WHAT THE EXERCISE ASKS | Can you recast the rows below as a JSON list of strings, taking every line from the start of the rows through the line containing "Также, к участию", inclusive, with one string per line and blank lines omitted?

PROVIDED DATA |
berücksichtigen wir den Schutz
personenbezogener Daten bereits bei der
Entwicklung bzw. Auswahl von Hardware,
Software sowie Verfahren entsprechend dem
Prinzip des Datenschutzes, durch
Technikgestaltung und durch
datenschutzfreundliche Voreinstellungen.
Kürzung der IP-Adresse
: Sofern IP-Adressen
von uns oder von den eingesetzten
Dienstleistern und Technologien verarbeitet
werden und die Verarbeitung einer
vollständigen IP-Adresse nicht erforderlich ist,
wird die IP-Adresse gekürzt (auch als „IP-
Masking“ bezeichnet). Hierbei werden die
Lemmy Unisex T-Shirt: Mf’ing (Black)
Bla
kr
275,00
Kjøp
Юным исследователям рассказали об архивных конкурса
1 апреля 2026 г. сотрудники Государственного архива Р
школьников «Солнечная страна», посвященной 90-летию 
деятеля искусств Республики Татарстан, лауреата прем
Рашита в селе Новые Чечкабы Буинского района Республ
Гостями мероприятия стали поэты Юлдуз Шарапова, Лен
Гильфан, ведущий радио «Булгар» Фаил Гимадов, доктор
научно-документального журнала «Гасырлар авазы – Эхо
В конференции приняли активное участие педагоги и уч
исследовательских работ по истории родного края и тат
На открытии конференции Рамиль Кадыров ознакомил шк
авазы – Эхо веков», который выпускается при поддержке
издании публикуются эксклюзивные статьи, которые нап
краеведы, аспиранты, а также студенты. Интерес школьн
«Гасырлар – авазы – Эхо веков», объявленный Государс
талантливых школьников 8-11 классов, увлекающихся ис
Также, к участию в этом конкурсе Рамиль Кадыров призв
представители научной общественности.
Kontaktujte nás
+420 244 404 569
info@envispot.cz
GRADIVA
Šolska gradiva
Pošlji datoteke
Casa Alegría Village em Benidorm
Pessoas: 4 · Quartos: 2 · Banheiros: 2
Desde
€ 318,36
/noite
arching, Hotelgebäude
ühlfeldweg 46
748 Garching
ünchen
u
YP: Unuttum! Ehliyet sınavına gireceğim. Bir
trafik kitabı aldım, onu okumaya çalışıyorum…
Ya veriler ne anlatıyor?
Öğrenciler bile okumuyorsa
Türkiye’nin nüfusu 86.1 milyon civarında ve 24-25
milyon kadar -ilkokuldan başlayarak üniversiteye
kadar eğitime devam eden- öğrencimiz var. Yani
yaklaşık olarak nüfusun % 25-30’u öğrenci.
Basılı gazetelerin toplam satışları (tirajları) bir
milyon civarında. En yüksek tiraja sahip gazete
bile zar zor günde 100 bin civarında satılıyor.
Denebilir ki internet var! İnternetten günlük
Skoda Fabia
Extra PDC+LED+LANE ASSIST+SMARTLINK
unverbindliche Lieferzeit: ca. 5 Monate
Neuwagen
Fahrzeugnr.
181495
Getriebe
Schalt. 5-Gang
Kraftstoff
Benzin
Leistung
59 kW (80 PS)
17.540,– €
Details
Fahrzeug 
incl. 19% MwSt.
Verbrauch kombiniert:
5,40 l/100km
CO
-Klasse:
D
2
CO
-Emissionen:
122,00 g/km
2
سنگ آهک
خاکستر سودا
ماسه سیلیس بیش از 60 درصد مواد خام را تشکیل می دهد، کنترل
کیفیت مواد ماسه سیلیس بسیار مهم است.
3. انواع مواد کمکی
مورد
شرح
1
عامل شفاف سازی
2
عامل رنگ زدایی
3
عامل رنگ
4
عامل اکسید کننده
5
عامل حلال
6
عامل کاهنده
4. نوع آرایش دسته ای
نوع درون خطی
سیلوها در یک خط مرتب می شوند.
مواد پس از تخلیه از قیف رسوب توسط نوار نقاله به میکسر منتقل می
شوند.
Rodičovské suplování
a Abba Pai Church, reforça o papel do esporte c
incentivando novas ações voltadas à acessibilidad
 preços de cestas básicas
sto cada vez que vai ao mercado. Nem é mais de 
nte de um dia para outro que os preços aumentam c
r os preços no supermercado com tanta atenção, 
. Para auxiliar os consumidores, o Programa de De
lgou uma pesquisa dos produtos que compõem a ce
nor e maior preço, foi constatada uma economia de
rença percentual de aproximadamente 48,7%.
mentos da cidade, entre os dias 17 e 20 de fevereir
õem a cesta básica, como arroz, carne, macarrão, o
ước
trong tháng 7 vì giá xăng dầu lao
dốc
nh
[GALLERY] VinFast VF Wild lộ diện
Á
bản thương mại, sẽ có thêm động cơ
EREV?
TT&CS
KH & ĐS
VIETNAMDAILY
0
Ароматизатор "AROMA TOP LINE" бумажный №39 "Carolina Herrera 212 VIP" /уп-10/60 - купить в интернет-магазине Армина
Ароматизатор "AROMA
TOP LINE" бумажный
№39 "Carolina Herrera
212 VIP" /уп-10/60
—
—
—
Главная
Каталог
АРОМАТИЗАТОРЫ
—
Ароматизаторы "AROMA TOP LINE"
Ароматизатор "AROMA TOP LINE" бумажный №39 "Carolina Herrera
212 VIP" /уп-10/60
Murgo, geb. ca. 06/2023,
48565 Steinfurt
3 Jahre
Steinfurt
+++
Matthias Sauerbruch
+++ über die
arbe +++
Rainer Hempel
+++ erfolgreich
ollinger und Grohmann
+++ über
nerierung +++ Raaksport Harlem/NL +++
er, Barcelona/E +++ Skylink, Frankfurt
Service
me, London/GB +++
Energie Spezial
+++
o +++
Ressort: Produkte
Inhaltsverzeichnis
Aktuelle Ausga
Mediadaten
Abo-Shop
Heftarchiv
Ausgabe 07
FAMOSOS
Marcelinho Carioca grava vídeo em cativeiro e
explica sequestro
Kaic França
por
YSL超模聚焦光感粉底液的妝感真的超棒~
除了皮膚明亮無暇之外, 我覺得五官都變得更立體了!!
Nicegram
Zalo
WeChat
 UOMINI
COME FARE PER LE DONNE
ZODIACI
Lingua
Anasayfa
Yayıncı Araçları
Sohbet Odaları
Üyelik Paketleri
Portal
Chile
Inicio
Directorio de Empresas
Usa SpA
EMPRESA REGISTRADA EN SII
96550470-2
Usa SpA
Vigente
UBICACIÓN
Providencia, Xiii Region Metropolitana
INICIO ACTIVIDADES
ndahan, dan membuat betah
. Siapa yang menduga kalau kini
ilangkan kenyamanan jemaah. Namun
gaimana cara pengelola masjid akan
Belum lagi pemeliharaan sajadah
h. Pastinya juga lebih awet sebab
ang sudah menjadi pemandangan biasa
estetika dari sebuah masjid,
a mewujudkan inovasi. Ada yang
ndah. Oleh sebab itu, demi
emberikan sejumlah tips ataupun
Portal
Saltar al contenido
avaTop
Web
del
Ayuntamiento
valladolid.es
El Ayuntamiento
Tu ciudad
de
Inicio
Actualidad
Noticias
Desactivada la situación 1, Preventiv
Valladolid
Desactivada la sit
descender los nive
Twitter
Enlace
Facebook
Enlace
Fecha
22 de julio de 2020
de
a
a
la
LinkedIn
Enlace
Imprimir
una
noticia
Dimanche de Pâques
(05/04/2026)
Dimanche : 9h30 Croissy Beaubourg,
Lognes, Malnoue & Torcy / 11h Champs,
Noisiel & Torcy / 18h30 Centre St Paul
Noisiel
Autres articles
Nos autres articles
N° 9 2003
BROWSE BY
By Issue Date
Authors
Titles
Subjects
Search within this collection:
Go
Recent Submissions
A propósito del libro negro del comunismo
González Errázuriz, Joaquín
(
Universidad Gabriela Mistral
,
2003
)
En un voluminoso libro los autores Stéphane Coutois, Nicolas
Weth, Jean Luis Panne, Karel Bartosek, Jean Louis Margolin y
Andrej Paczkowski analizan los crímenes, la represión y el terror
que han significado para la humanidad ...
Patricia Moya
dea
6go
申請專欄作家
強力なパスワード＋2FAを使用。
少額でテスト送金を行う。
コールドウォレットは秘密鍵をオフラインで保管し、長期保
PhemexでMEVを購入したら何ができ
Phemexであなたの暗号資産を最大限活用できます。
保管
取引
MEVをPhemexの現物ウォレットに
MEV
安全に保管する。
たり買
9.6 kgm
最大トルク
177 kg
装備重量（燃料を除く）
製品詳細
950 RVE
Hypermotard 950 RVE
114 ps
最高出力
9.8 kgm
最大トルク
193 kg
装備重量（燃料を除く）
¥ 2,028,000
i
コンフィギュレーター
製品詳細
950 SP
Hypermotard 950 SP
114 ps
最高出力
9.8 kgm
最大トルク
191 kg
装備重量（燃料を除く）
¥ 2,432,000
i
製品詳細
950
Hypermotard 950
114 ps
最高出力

OUTPUT FOR THIS TASK |
[
  "berücksichtigen wir den Schutz",
  "personenbezogener Daten bereits bei der",
  "Entwicklung bzw. Auswahl von Hardware,",
  "Software sowie Verfahren entsprechend dem",
  "Prinzip des Datenschutzes, durch",
  "Technikgestaltung und durch",
  "datenschutzfreundliche Voreinstellungen.",
  "Kürzung der IP-Adresse",
  ": Sofern IP-Adressen",
  "von uns oder von den eingesetzten",
  "Dienstleistern und Technologien verarbeitet",
  "werden und die Verarbeitung einer",
  "vollständigen IP-Adresse nicht erforderlich ist,",
  "wird die IP-Adresse gekürzt (auch als „IP-",
  "Masking“ bezeichnet). Hierbei werden die",
  "Lemmy Unisex T-Shirt: Mf’ing (Black)",
  "Bla",
  "kr",
  "275,00",
  "Kjøp",
  "Юным исследователям рассказали об архивных конкурса",
  "1 апреля 2026 г. сотрудники Государственного архива Р",
  "школьников «Солнечная страна», посвященной 90-летию ",
  "деятеля искусств Республики Татарстан, лауреата прем",
  "Рашита в селе Новые Чечкабы Буинского района Республ",
  "Гостями мероприятия стали поэты Юлдуз Шарапова, Лен",
  "Гильфан, ведущий радио «Булгар» Фаил Гимадов, доктор",
  "научно-документального журнала «Гасырлар авазы – Эхо",
  "В конференции приняли активное участие педагоги и уч",
  "исследовательских работ по истории родного края и тат",
  "На открытии конференции Рамиль Кадыров ознакомил шк",
  "авазы – Эхо веков», который выпускается при поддержке",
  "издании публикуются эксклюзивные статьи, которые нап",
  "краеведы, аспиранты, а также студенты. Интерес школьн",
  "«Гасырлар – авазы – Эхо веков», объявленный Государс",
  "талантливых школьников 8-11 классов, увлекающихся ис",
  "Также, к участию в этом конкурсе Рамиль Кадыров призв"
]